Based on this study, it is possible to state that the deficits caused by a stroke let the sample even frailer and, in consequence, the studied elderly became more susceptible to adverse events such as functional dependence, falls, hospitalizations, institutionalizations and even death. 3,28 For the purpose of assessing frailty before and after stroke, the KCL seems to be an effective tool, as it allows a brief analysis of the main aspects of frailty and can be easily applied. 9,16Thus, this study emphasizes that frailty screening, as part of the procedures offered by Stroke Units, can be beneficial for both the elderly patients and for the health team as it may guide multidisciplinary intervention, taking care of the main impaired domains of KCL, especially those with more problems before the stroke.

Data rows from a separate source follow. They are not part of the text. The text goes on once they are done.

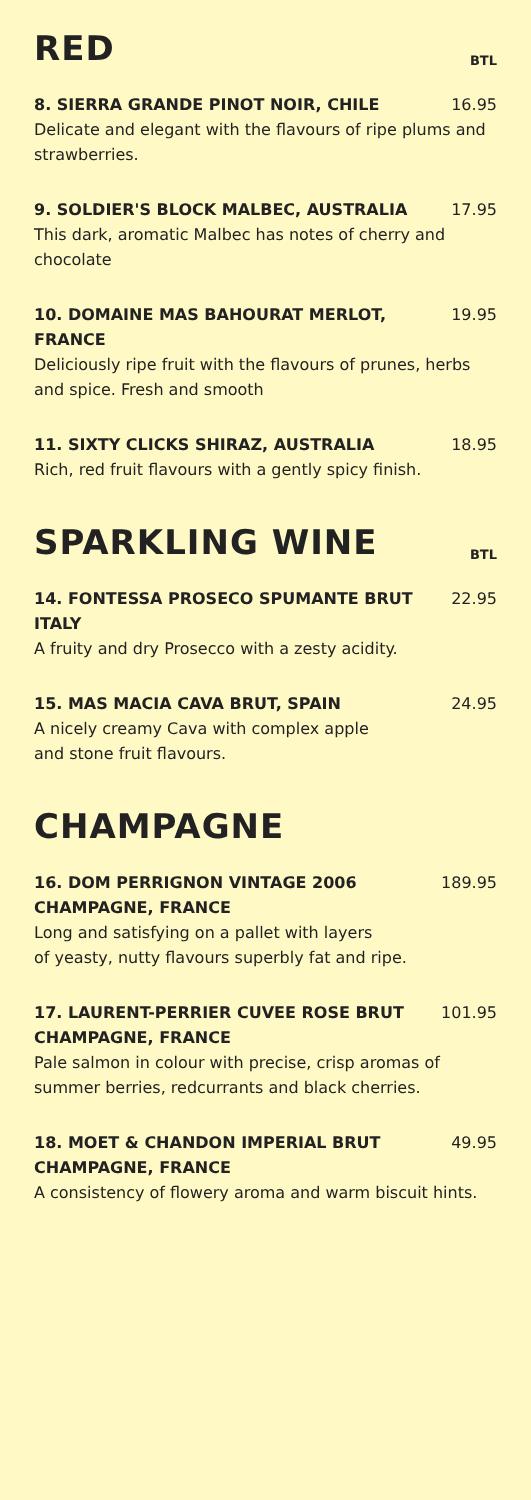RED
BTL
8. SIERRA GRANDE PINOT NOIR, CHILE 16.95
Delicate and elegant with the flavours of ripe plums and strawberries.
9. SOLDIER'S BLOCK MALBEC, AUSTRALIA 17.95
This dark, aromatic Malbec has notes of cherry and chocolate
10. DOMAINE MAS BAHOURAT MERLOT, FRANCE 19.95
Deliciously ripe fruit with the flavours of prunes, herbs and spice. Fresh and smooth
11. SIXTY CLICKS SHIRAZ, AUSTRALIA 18.95
Rich, red fruit flavours with a gently spicy finish.
SPARKLING WINE
BTL
14. FONTESSA PROSECO SPUMANTE BRUT
ITALY 22.95
A fruity and dry Prosecco with a zesty acidity.
15. MAS MACIA CAVA BRUT, SPAIN 24.95
A nicely creamy Cava with complex apple
and stone fruit flavours.
CHAMPAGNE
16. DOM PERRIGNON VINTAGE 2006
CHAMPAGNE, FRANCE 189.95
Long and satisfying on a pallet with layers
of yeasty, nutty flavours superbly fat and ripe.
17. LAURENT-PERRIER CUVEE ROSE BRUT
CHAMPAGNE, FRANCE 101.95
Pale salmon in colour with precise, crisp aromas of summer berries, redcurrants and black cherries.
18. MOET & CHANDON IMPERIAL BRUT
CHAMPAGNE, FRANCE 49.95
A consistency of flowery aroma and warm biscuit hints.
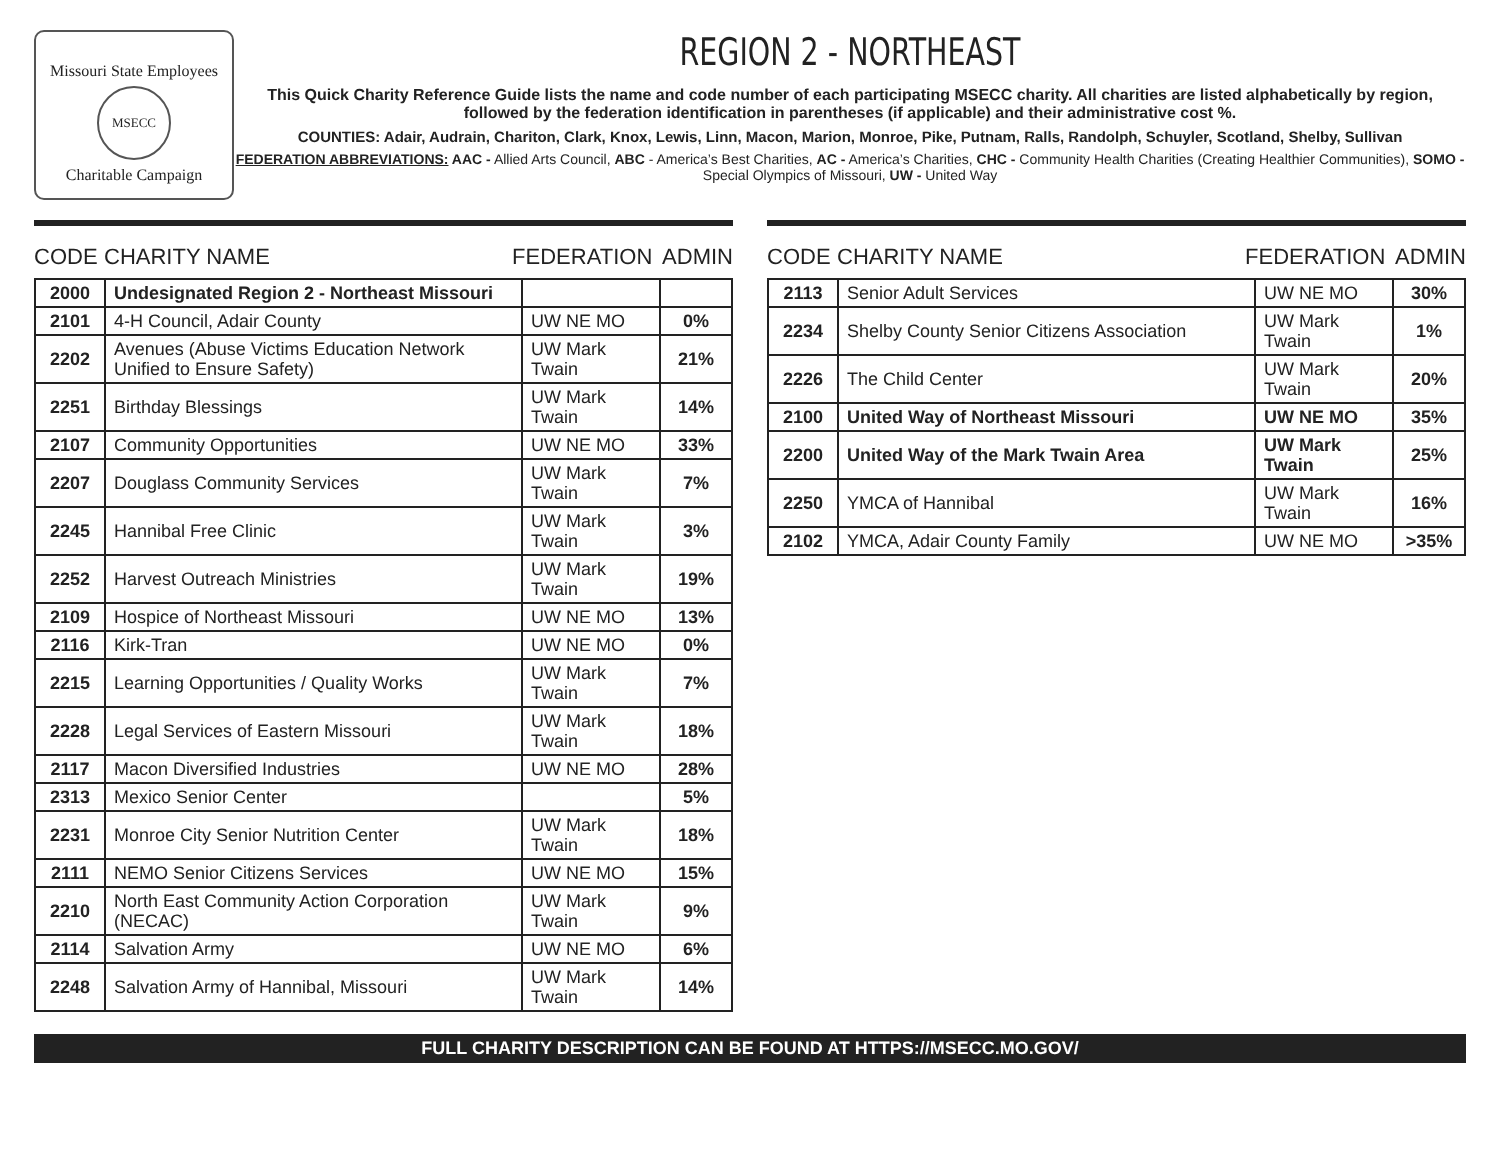Missouri State Employees
MSECC
Charitable Campaign
REGION 2 - NORTHEAST
This Quick Charity Reference Guide lists the name and code number of each participating MSECC charity. All charities are listed alphabetically by region, followed by the federation identification in parentheses (if applicable) and their administrative cost %.
COUNTIES: Adair, Audrain, Chariton, Clark, Knox, Lewis, Linn, Macon, Marion, Monroe, Pike, Putnam, Ralls, Randolph, Schuyler, Scotland, Shelby, Sullivan
FEDERATION ABBREVIATIONS: AAC - Allied Arts Council, ABC - America’s Best Charities, AC - America’s Charities, CHC - Community Health Charities (Creating Healthier Communities), SOMO - Special Olympics of Missouri, UW - United Way
CODE CHARITY NAME FEDERATION ADMIN
| 2000 | Undesignated Region 2 - Northeast Missouri | | |
| 2101 | 4-H Council, Adair County | UW NE MO | 0% |
| 2202 | Avenues (Abuse Victims Education Network Unified to Ensure Safety) | UW Mark Twain | 21% |
| 2251 | Birthday Blessings | UW Mark Twain | 14% |
| 2107 | Community Opportunities | UW NE MO | 33% |
| 2207 | Douglass Community Services | UW Mark Twain | 7% |
| 2245 | Hannibal Free Clinic | UW Mark Twain | 3% |
| 2252 | Harvest Outreach Ministries | UW Mark Twain | 19% |
| 2109 | Hospice of Northeast Missouri | UW NE MO | 13% |
| 2116 | Kirk-Tran | UW NE MO | 0% |
| 2215 | Learning Opportunities / Quality Works | UW Mark Twain | 7% |
| 2228 | Legal Services of Eastern Missouri | UW Mark Twain | 18% |
| 2117 | Macon Diversified Industries | UW NE MO | 28% |
| 2313 | Mexico Senior Center | | 5% |
| 2231 | Monroe City Senior Nutrition Center | UW Mark Twain | 18% |
| 2111 | NEMO Senior Citizens Services | UW NE MO | 15% |
| 2210 | North East Community Action Corporation (NECAC) | UW Mark Twain | 9% |
| 2114 | Salvation Army | UW NE MO | 6% |
| 2248 | Salvation Army of Hannibal, Missouri | UW Mark Twain | 14% |
CODE CHARITY NAME FEDERATION ADMIN
| 2113 | Senior Adult Services | UW NE MO | 30% |
| 2234 | Shelby County Senior Citizens Association | UW Mark Twain | 1% |
| 2226 | The Child Center | UW Mark Twain | 20% |
| 2100 | United Way of Northeast Missouri | UW NE MO | 35% |
| 2200 | United Way of the Mark Twain Area | UW Mark Twain | 25% |
| 2250 | YMCA of Hannibal | UW Mark Twain | 16% |
| 2102 | YMCA, Adair County Family | UW NE MO | >35% |
FULL CHARITY DESCRIPTION CAN BE FOUND AT HTTPS://MSECC.MO.GOV/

Such improvement in opinion and treatment would reinforce comprehensive care to support frailty in older people. 29,30
This study has some limitations, including the small sample size; some patients did not return for the neurological appointment and did not participate of the follow-up study; additionally, it was performed in only one institution. Future studies conducted to find associations between frailty and stroke should have a greater sample size from different institutions.
Conclusion
This research confirmed the influence of stroke on frailty in elderly patients. Moreover, it demonstrates the importance of assessing frailty to improve treatment in stroke patients. Each KCL domain is valid to detect the increase of frailty associated with stroke, as well as to predict the aspects of the disease that may pose major challenges to the patients' recovery and assist the actions of multidisciplinary teams.